- [PROBLEM A]
According to the csum_partial() patch thread, how many u32 adds with carry does the new version perform?
- [PROBLEM B]
From the records, quote the lines starting at the line containing "Snownavi Co., Ltd." and ending at the line containing "November 29, 2025", both included. Leave out the pictures.

Re: [RFC] x86/csum: rewrite csum_partial()

From: Alexander Duyck <alexander.duyck@gmail.com>
To: Eric Dumazet <eric.dumazet@gmail.com>
Cc: "David S . Miller" <davem@davemloft.net>,
	Jakub Kicinski <kuba@kernel.org>, netdev <netdev@vger.kernel.org>,
	Eric Dumazet <edumazet@google.com>,
	"the arch/x86 maintainers" <x86@kernel.org>
Subject: Re: [RFC] x86/csum: rewrite csum_partial()
Date: Thu, 11 Nov 2021 08:51:35 -0800	[thread overview]
Message-ID: <CAKgT0Ue2P6OXwk-+n2k_E_KRVUaBVyg=Xb8yvo=RkRLJHfJW=g@mail.gmail.com> (raw)
In-Reply-To: <20211111065322.1261275-1-eric.dumazet@gmail.com>

On Wed, Nov 10, 2021 at 10:53 PM Eric Dumazet <eric.dumazet@gmail.com> wrote:
>
> From: Eric Dumazet <edumazet@google.com>
>
> With more NIC supporting CHECKSUM_COMPLETE, and IPv6 being widely used.
> csum_partial() is heavily used with small amount of bytes,
> and is consuming many cycles.
>
> IPv6 header size for instance is 40 bytes.
>
> Another thing to consider is that NET_IP_ALIGN is 0 on x86,
> meaning that network headers in RX path are not word-aligned,
> unless the driver forces this.
>
> This means that csum_partial() fetches one u16
> to 'align the buffer', then perform seven u64 additions
> with carry in a loop, then a remaining u32, then a remaining u16.
>
> With this new version, we perform 10 u32 adds with carry, to
> avoid the expensive 64->32 transformation. Using 5 u64 adds
> plus one add32_with_carry() is more expensive.
>
> Also note that this avoids loops for less than ~60 bytes.
>
> Tested on various cpus, all of them show a big reduction in
> csum_partial() cost (by 30 to 75 %)
>
> Signed-off-by: Eric Dumazet <edumazet@google.com>
> Cc: Alexander Duyck <alexander.duyck@gmail.com>
> ---
>  arch/x86/lib/csum-partial_64.c | 146 +++++++++++++++++----------------
>  1 file changed, 77 insertions(+), 69 deletions(-)
>
> diff --git a/arch/x86/lib/csum-partial_64.c b/arch/x86/lib/csum-partial_64.c
> index e7925d668b680269fb2442766deaf416dc42f9a1..f48fe0ec9663ff3afa1b5403f135407b8b0fde01 100644
> --- a/arch/x86/lib/csum-partial_64.c
> +++ b/arch/x86/lib/csum-partial_64.c
> @@ -21,97 +21,105 @@ static inline unsigned short from32to16(unsigned a)
>  }
>
>  /*
> - * Do a 64-bit checksum on an arbitrary memory area.
> + * Do a checksum on an arbitrary memory area.
>   * Returns a 32bit checksum.
>   *
>   * This isn't as time critical as it used to be because many NICs
>   * do hardware checksumming these days.
> - *
> - * Things tried and found to not make it faster:
> - * Manual Prefetching
> - * Unrolling to an 128 bytes inner loop.
> - * Using interleaving with more registers to break the carry chains.
> + *
> + * Still, with CHECKSUM_COMPLETE this is called to compute
> + * checksums on IPv6 headers (40 bytes) and other small parts.
>   */
>  static unsigned do_csum(const unsigned char *buff, unsigned len)
>  {
> -       unsigned odd, count;
> -       unsigned long result = 0;
> +       unsigned long dwords;
> +       unsigned odd, result = 0;
>
> -       if (unlikely(len == 0))

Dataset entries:
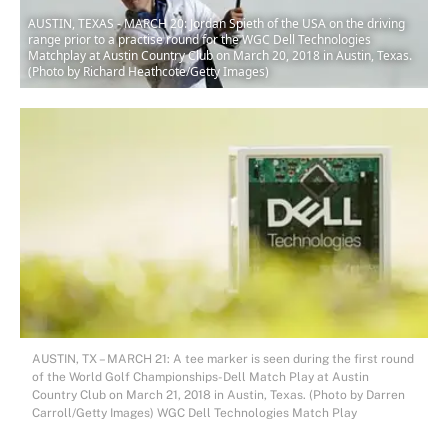
AUSTIN, TEXAS - MARCH 20: Jordan Spieth of the USA on the driving
range prior to a practise round for the WGC Dell Technologies
Matchplay at Austin Country Club on March 20, 2018 in Austin, Texas.
(Photo by Richard Heathcote/Getty Images)
AUSTIN, TX – MARCH 21: A tee marker is seen during the first round
of the World Golf Championships-Dell Match Play at Austin
Country Club on March 21, 2018 in Austin, Texas. (Photo by Darren
Carroll/Getty Images) WGC Dell Technologies Match Play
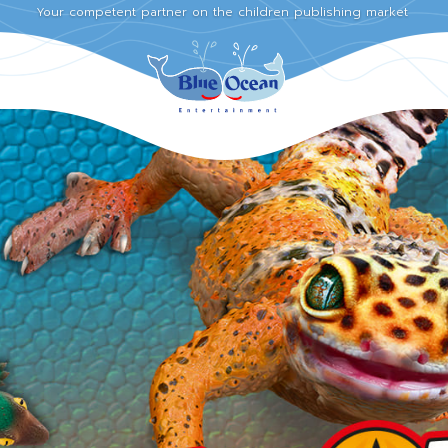
Your competent partner on the children publishing market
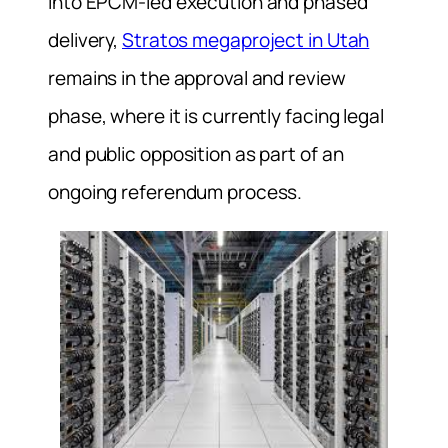
into EPCM-led execution and phased
delivery,
Stratos megaproject in Utah
remains in the approval and review
phase, where it is currently facing legal
and public opposition as part of an
ongoing referendum process.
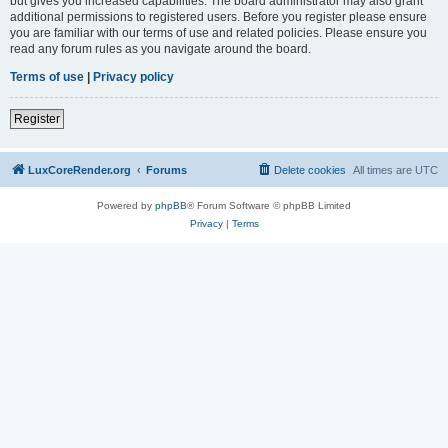
but gives you increased capabilities. The board administrator may also grant
additional permissions to registered users. Before you register please ensure
you are familiar with our terms of use and related policies. Please ensure you
read any forum rules as you navigate around the board.
Terms of use
|
Privacy policy
Register
LuxCoreRender.org
Forums
Delete cookies
All times are
UTC
Powered by
phpBB
® Forum Software © phpBB Limited
Privacy
|
Terms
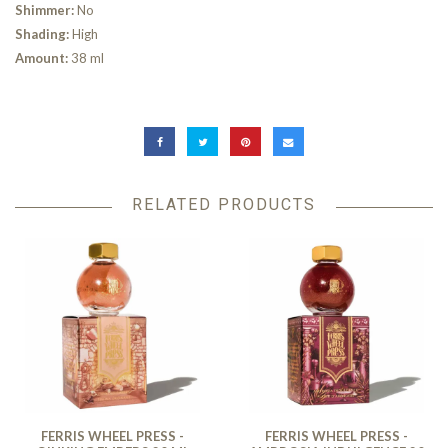
Shimmer:
No
Shading:
High
Amount:
38 ml
RELATED PRODUCTS
FERRIS WHEEL PRESS -
FERRIS WHEEL PRESS -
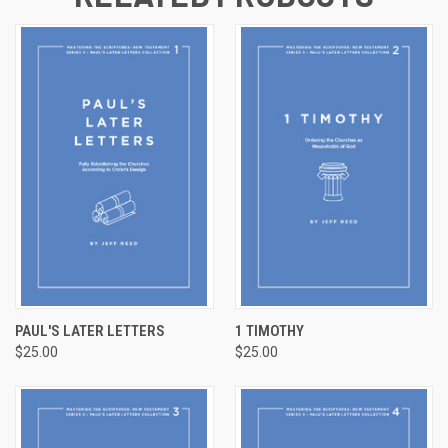
PAUL'S LATER LETTERS
1 TIMOTHY
$25.00
$25.00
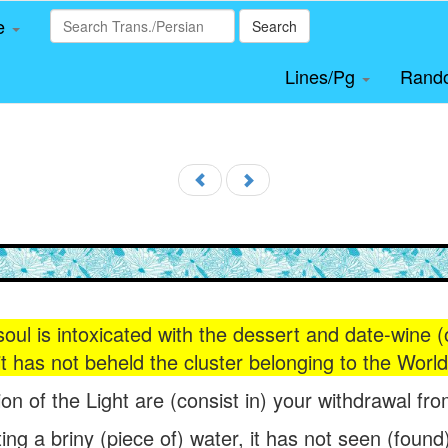
le
Search
Lines/Pg
Rand
soul is intoxicated with the dessert and date-wine (
it has not beheld the cluster belonging to the Wor
sion of the Light are (consist in) your withdrawal fr
ing a briny (piece of) water, it has not seen (found) h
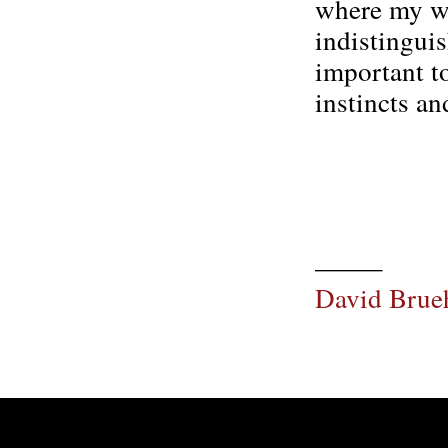
where my wa
indistingui
important t
instincts an
——–
David Brue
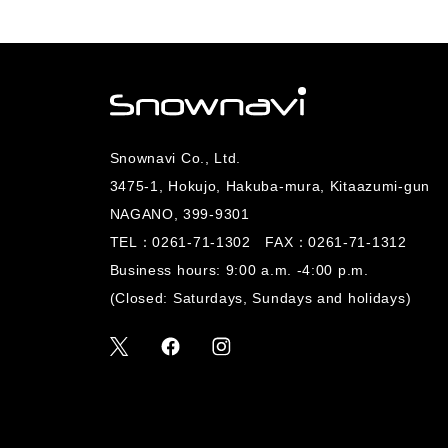
Snownavi Co., Ltd.
3475-1, Hokujo, Hakuba-mura, Kitaazumi-gun
NAGANO, 399-9301
TEL：
0261-71-1302
FAX：0261-71-1312
Business hours: 9:00 a.m. -4:00 p.m.
(Closed: Saturdays, Sundays and holidays)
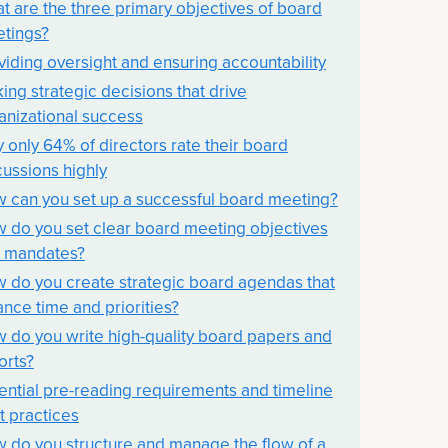
t are the three primary objectives of board
tings?
viding oversight and ensuring accountability
ing strategic decisions that drive
anizational success
 only 64% of directors rate their board
cussions highly
 can you set up a successful board meeting?
 do you set clear board meeting objectives
 mandates?
 do you create strategic board agendas that
ance time and priorities?
 do you write high-quality board papers and
orts?
ential pre-reading requirements and timeline
t practices
 do you structure and manage the flow of a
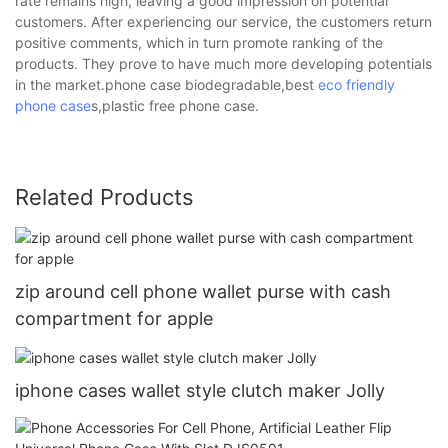
rate remains high, leaving a good impression on potential
customers. After experiencing our service, the customers return
positive comments, which in turn promote ranking of the
products. They prove to have much more developing potentials
in the market.phone case biodegradable,best
eco friendly
phone case
s,plastic free phone case.
Related Products
zip around cell phone wallet purse with cash
compartment for apple
iphone cases wallet style clutch maker Jolly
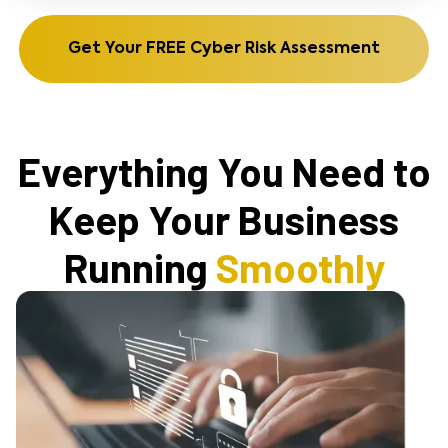
Get Your FREE Cyber Risk Assessment
Everything You Need to
Keep Your Business
Running
Smoothly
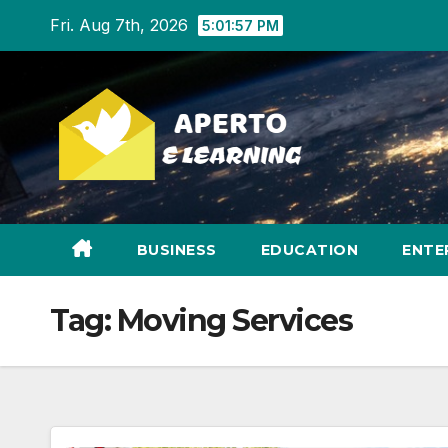
Skip
Fri. Aug 7th, 2026
5:01:57 PM
to
content
BUSINESS
EDUCATION
ENTE
Tag:
Moving Services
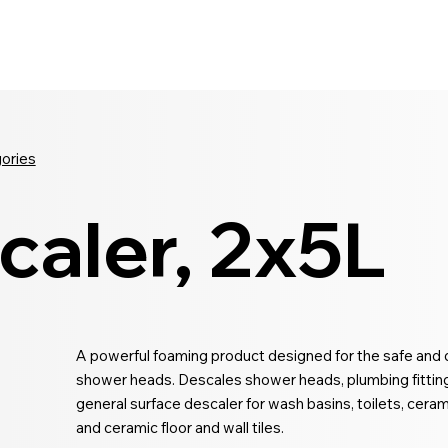
Seldram
Contact Us
Shop
gories
caler, 2x5L
A powerful foaming product designed for the safe and 
shower heads. Descales shower heads, plumbing fittings
general surface descaler for wash basins, toilets, cer
and ceramic floor and wall tiles.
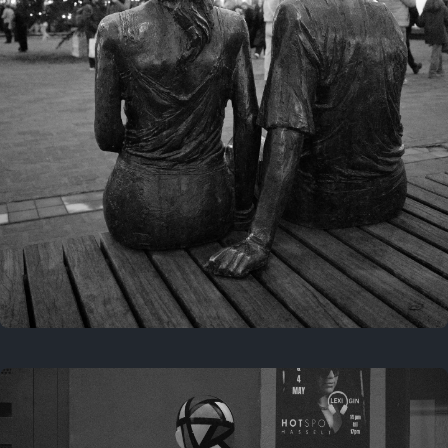
Last year
November 29, 2025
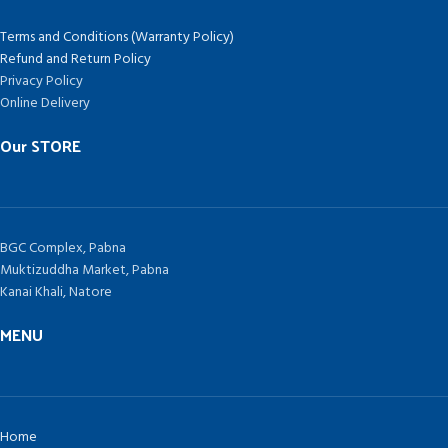
Terms and Conditions (Warranty Policy)
Refund and Return Policy
Privacy Policy
Online Delivery
Our STORE
BGC Complex, Pabna
Muktizuddha Market, Pabna
Kanai Khali, Natore
MENU
Home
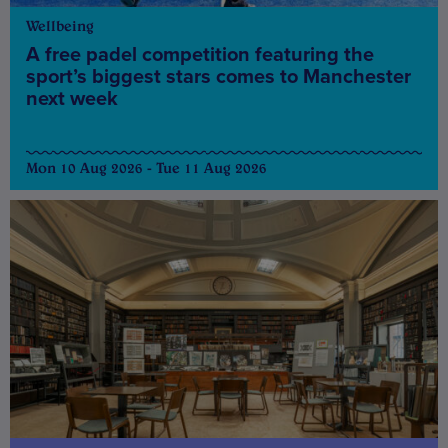
Wellbeing
A free padel competition featuring the
sport’s biggest stars comes to Manchester
next week
Mon 10 Aug 2026 - Tue 11 Aug 2026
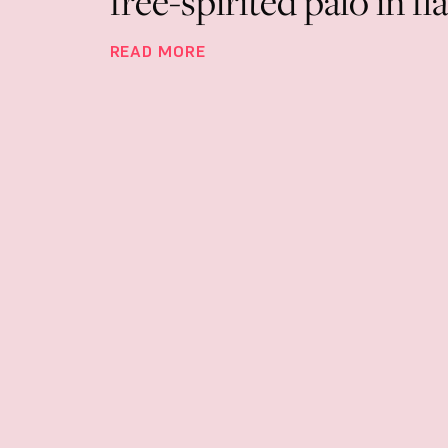
free-spirited palo in 
READ MORE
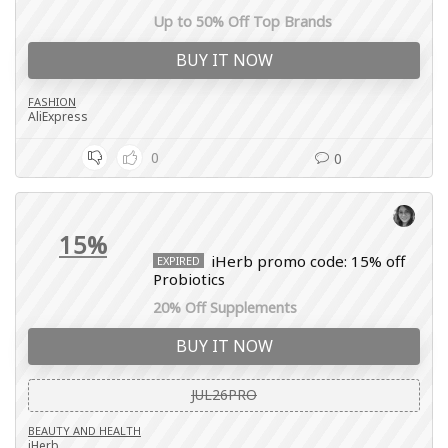
Up to 50% Off Top Brands
BUY IT NOW
FASHION
AliExpress
0
0
15%
iHerb promo code: 15% off
EXPIRED
Probiotics
20% Off Supplements
BUY IT NOW
JUL26PRO
BEAUTY AND HEALTH
iHerb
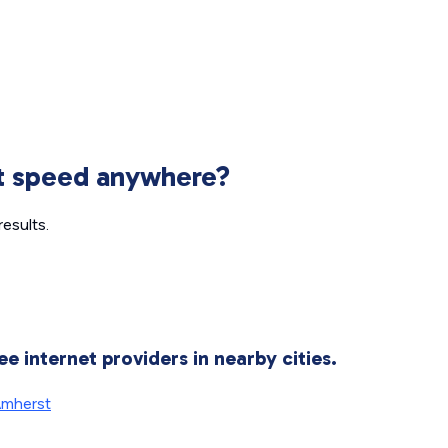
et speed anywhere?
esults.
ee internet providers in nearby cities.
mherst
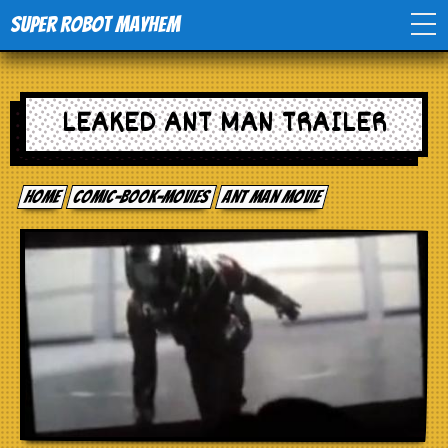
Super Robot Mayhem
Home
LEAKED ANT MAN TRAILER
Movies
Home
comic-book-movies
Ant Man Movie
Comics
Events
TV
Toys
Stores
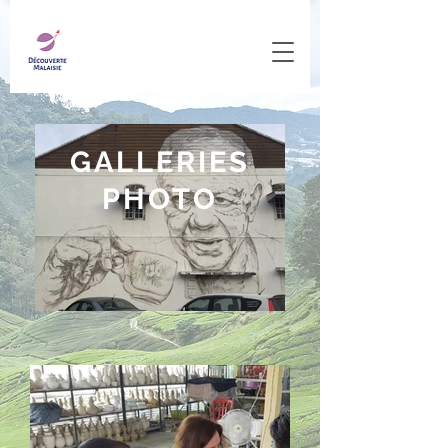
GALLERIES
PHOTO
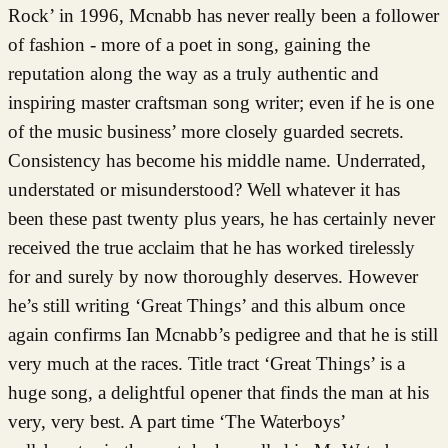
Rock’ in 1996, Mcnabb has never really been a follower
of fashion - more of a poet in song, gaining the
reputation along the way as a truly authentic and
inspiring master craftsman song writer; even if he is one
of the music business’ more closely guarded secrets.
Consistency has become his middle name. Underrated,
understated or misunderstood? Well whatever it has
been these past twenty plus years, he has certainly never
received the true acclaim that he has worked tirelessly
for and surely by now thoroughly deserves. However
he’s still writing ‘Great Things’ and this album once
again confirms Ian Mcnabb’s pedigree and that he is still
very much at the races. Title tract ‘Great Things’ is a
huge song, a delightful opener that finds the man at his
very, very best. A part time ‘The Waterboys’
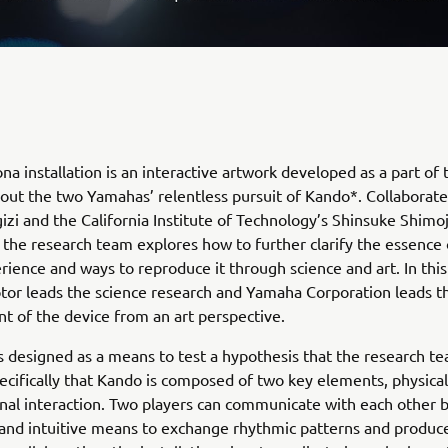
na installation is an interactive artwork developed as a part of 
out the two Yamahas’ relentless pursuit of Kando*. Collaborate
zi and the California Institute of Technology’s Shinsuke Shimo
 the research team explores how to further clarify the essence 
ience and ways to reproduce it through science and art. In this
or leads the science research and Yamaha Corporation leads t
 of the device from an art perspective.
s designed as a means to test a hypothesis that the research t
ecifically that Kando is composed of two key elements, physical
al interaction. Two players can communicate with each other b
and intuitive means to exchange rhythmic patterns and produc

- [EXERCISE ANSWER A]
It performs 10 u32 adds with carry.

- [EXERCISE ANSWER B]
Snownavi Co., Ltd.
3475-1, Hokujo, Hakuba-mura, Kitaazumi-gun
NAGANO, 399-9301
TEL：
0261-71-1302
FAX：0261-71-1312
Business hours: 9:00 a.m. -4:00 p.m.
(Closed: Saturdays, Sundays and holidays)
t are the three primary objectives of board
tings?
viding oversight and ensuring accountability
ing strategic decisions that drive
anizational success
 only 64% of directors rate their board
cussions highly
 can you set up a successful board meeting?
 do you set clear board meeting objectives
 mandates?
 do you create strategic board agendas that
ance time and priorities?
 do you write high-quality board papers and
orts?
ential pre-reading requirements and timeline
t practices
 do you structure and manage the flow of a
rate remains high, leaving a good impression on potential
customers. After experiencing our service, the customers return
positive comments, which in turn promote ranking of the
products. They prove to have much more developing potentials
in the market.phone case biodegradable,best
eco friendly
phone case
s,plastic free phone case.
Related Products
zip around cell phone wallet purse with cash
compartment for apple
iphone cases wallet style clutch maker Jolly
Get Your FREE Cyber Risk Assessment
Everything You Need to
Keep Your Business
Running
Smoothly
Skip
Fri. Aug 7th, 2026
5:01:57 PM
to
content
BUSINESS
EDUCATION
ENTE
Tag:
Moving Services
Seldram
Contact Us
Shop
gories
caler, 2x5L
A powerful foaming product designed for the safe and 
shower heads. Descales shower heads, plumbing fittings
general surface descaler for wash basins, toilets, cer
and ceramic floor and wall tiles.
Last year
November 29, 2025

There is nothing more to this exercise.